Kim Berg Hansen: OK Oracle, Tell Me *Approximately* How Many Unique Visitors We Had Last Weekrozwiń opis
Imagine doing a SELECT and the answer coming back is “approximately 42, give or take a little.” Normally you wouldn’t want that to happen, you expect a SELECT to give you an accurate answer every time. But building a sales dashboard for your boss, for instance, could be a choice between showing him “we had approximately 4200 unique visitors from France last week” in a quarter of a second, versus showing him “we had exactly 4189 unique visitors from France last week” in 5 seconds. Most likely your boss would be happier with a fast but “good enough” answer.
Oracle supports several Approximate Query Processing Functions, starting with APPROX_COUNT_DISTINCT in version 12.1, adding APPROX_MEDIAN and APPROX_PERCENTILE as well as the capability of doing approximate aggregations on multiple levels in version 12.2, followed by APPROX_RANK, APPROX_COUNT and APPROX_SUM in version 18.1. These functions allow you to write SQL that gets approximate, but fast, answers.

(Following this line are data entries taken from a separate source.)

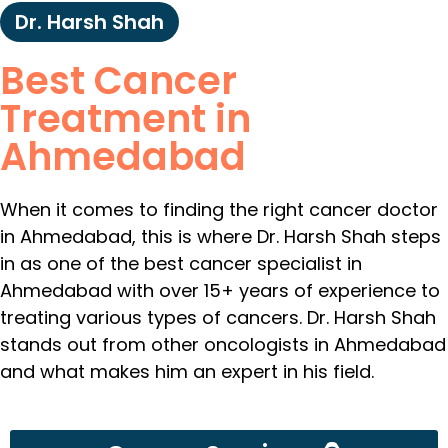
Dr. Harsh Shah
Best Cancer
Treatment in
Ahmedabad
When it comes to finding the right cancer doctor
in Ahmedabad, this is where Dr. Harsh Shah steps
in as one of the best cancer specialist in
Ahmedabad with over 15+ years of experience to
treating various types of cancers. Dr. Harsh Shah
stands out from other oncologists in Ahmedabad
and what makes him an expert in his field.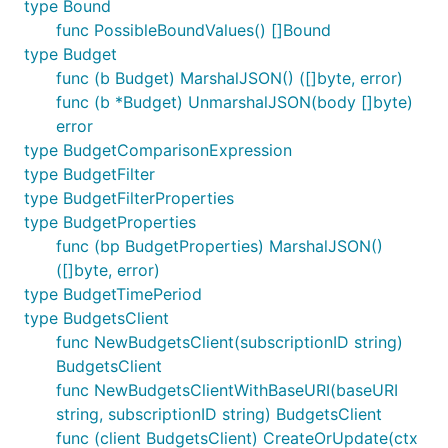
type Bound
func PossibleBoundValues() []Bound
type Budget
func (b Budget) MarshalJSON() ([]byte, error)
func (b *Budget) UnmarshalJSON(body []byte)
error
type BudgetComparisonExpression
type BudgetFilter
type BudgetFilterProperties
type BudgetProperties
func (bp BudgetProperties) MarshalJSON()
([]byte, error)
type BudgetTimePeriod
type BudgetsClient
func NewBudgetsClient(subscriptionID string)
BudgetsClient
func NewBudgetsClientWithBaseURI(baseURI
string, subscriptionID string) BudgetsClient
func (client BudgetsClient) CreateOrUpdate(ctx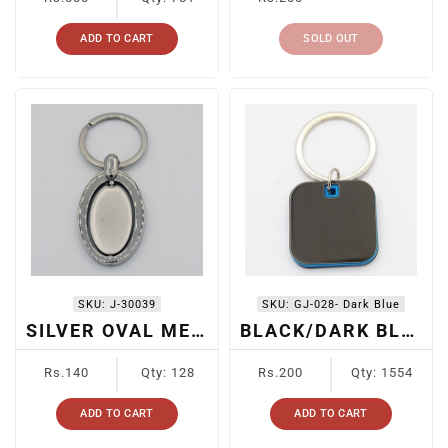
price
price
ADD TO CART
SOLD OUT
SKU:
J-30039
SKU:
GJ-028- Dark Blue
SILVER OVAL METAL KEYCHAIN
BLACK/DARK BLUE METAL KEYCHAIN
Regular
Regular
Rs.140
Qty: 128
Rs.200
Qty: 1554
price
price
ADD TO CART
ADD TO CART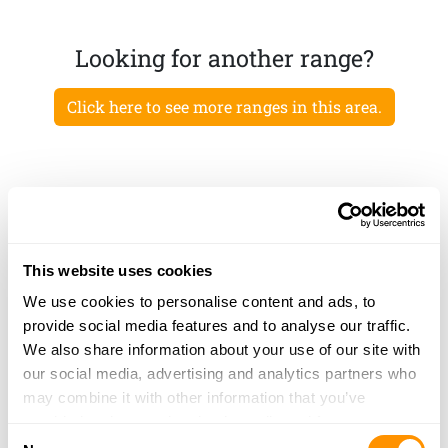
Looking for another range?
Click here to see more ranges in this area.
This website uses cookies
We use cookies to personalise content and ads, to
provide social media features and to analyse our traffic.
We also share information about your use of our site with
our social media, advertising and analytics partners who
may combine it with other information that you’ve
provided to them or that they’ve collected from your use
Consent
of their services.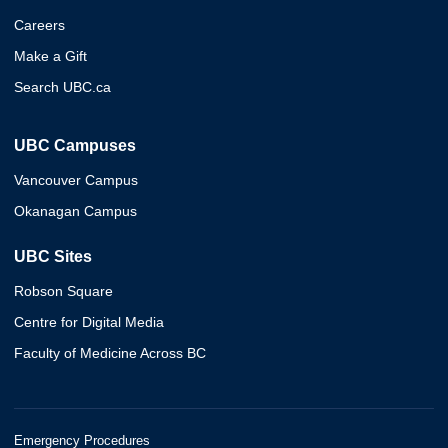
Careers
Make a Gift
Search UBC.ca
UBC Campuses
Vancouver Campus
Okanagan Campus
UBC Sites
Robson Square
Centre for Digital Media
Faculty of Medicine Across BC
Emergency Procedures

But what if you already have a dashboard application built using good old trusted SQL giving accurate answers, but it is really slightly unsatisfactory as each click takes several seconds to complete? Then you can do a FAST=TRUE - if you are prepared to accept approximate answers. You can do an ALTER SESSION that enables the optimizer to rewrite for example your COUNT(DISTINCT column) to an APPROX_COUNT_DISTINCT(column) automatically. Then your application will give approximate, but fast, answers without needing change.
This presentation discusses the different approximate functions, the approximate aggregations and the ALTER SESSION method of speeding the queries - showing examples of syntax and use cases.